## WHAT TO DO
Locate the line bearing "Opsesija KOLAGENOM – dokazi da nešto radi" in the material below, then reproduce it and each following line up to and including the line bearing "fractions de probiotiques soigneusement".

## STUDY MATERIAL
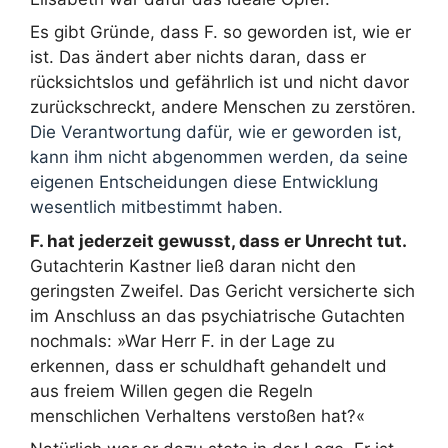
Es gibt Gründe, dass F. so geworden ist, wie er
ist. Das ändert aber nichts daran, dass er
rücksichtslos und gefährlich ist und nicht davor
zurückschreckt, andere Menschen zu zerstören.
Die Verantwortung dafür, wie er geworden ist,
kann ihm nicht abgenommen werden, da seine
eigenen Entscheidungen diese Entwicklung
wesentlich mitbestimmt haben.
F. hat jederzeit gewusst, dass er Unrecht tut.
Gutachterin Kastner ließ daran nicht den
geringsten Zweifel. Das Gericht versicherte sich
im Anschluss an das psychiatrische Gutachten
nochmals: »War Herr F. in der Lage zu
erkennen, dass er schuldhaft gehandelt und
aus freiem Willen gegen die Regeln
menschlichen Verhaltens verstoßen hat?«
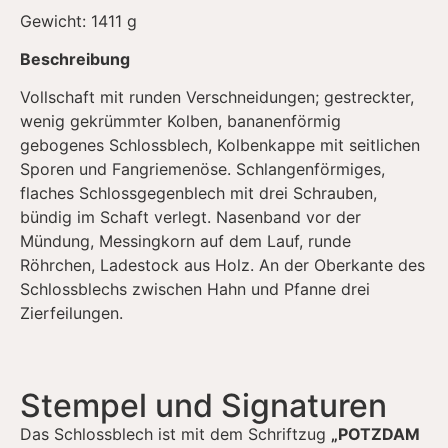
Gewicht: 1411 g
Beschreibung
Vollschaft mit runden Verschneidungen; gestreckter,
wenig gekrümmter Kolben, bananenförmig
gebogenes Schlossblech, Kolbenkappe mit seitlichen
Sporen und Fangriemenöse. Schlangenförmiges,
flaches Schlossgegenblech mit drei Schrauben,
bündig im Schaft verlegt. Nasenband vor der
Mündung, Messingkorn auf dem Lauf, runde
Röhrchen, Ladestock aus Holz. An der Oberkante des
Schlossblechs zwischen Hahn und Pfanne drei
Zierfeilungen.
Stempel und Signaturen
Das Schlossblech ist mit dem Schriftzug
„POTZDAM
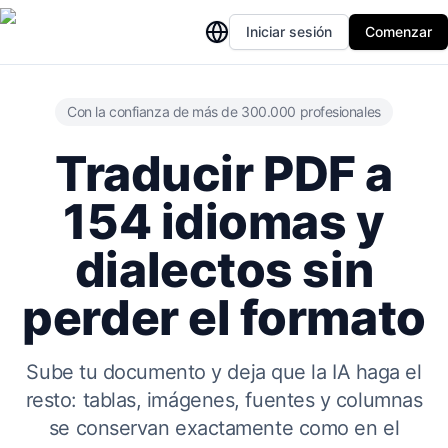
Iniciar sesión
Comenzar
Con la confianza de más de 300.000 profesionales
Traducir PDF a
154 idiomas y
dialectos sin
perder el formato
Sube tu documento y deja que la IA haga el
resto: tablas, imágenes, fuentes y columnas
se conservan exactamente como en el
==
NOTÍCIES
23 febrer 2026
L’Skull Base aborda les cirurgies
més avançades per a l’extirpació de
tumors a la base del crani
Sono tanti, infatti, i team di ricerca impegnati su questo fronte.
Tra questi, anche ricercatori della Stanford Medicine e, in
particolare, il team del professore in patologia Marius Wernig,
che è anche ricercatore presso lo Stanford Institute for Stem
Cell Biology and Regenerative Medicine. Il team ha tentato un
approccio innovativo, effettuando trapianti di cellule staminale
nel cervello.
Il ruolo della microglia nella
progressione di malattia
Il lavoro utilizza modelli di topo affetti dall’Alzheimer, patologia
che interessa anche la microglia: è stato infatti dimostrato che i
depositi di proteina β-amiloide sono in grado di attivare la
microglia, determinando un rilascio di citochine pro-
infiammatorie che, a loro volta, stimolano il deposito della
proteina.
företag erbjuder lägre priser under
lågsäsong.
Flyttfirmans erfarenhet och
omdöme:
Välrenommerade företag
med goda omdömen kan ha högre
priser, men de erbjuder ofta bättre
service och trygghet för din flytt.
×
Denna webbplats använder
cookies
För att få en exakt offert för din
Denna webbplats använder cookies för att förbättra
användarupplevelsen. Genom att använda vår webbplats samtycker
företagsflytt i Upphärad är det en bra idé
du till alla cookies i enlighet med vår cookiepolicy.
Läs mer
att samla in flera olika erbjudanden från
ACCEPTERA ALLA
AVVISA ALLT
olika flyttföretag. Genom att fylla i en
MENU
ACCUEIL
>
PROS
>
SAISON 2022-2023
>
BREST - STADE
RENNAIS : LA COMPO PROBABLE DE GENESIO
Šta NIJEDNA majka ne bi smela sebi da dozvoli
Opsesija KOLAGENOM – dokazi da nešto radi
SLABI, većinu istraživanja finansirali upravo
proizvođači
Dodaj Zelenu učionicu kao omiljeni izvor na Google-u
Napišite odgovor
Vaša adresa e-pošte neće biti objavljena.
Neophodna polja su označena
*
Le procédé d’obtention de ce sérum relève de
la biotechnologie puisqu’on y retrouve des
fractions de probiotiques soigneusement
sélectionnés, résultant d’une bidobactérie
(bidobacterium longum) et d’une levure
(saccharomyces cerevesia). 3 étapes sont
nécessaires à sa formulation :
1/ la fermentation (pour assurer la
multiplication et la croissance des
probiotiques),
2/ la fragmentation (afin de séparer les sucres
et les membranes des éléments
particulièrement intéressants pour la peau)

## ANSWER TO THIS PROBLEM
Opsesija KOLAGENOM – dokazi da nešto radi
SLABI, većinu istraživanja finansirali upravo
proizvođači
Dodaj Zelenu učionicu kao omiljeni izvor na Google-u
Napišite odgovor
Vaša adresa e-pošte neće biti objavljena.
Neophodna polja su označena
*
Le procédé d’obtention de ce sérum relève de
la biotechnologie puisqu’on y retrouve des
fractions de probiotiques soigneusement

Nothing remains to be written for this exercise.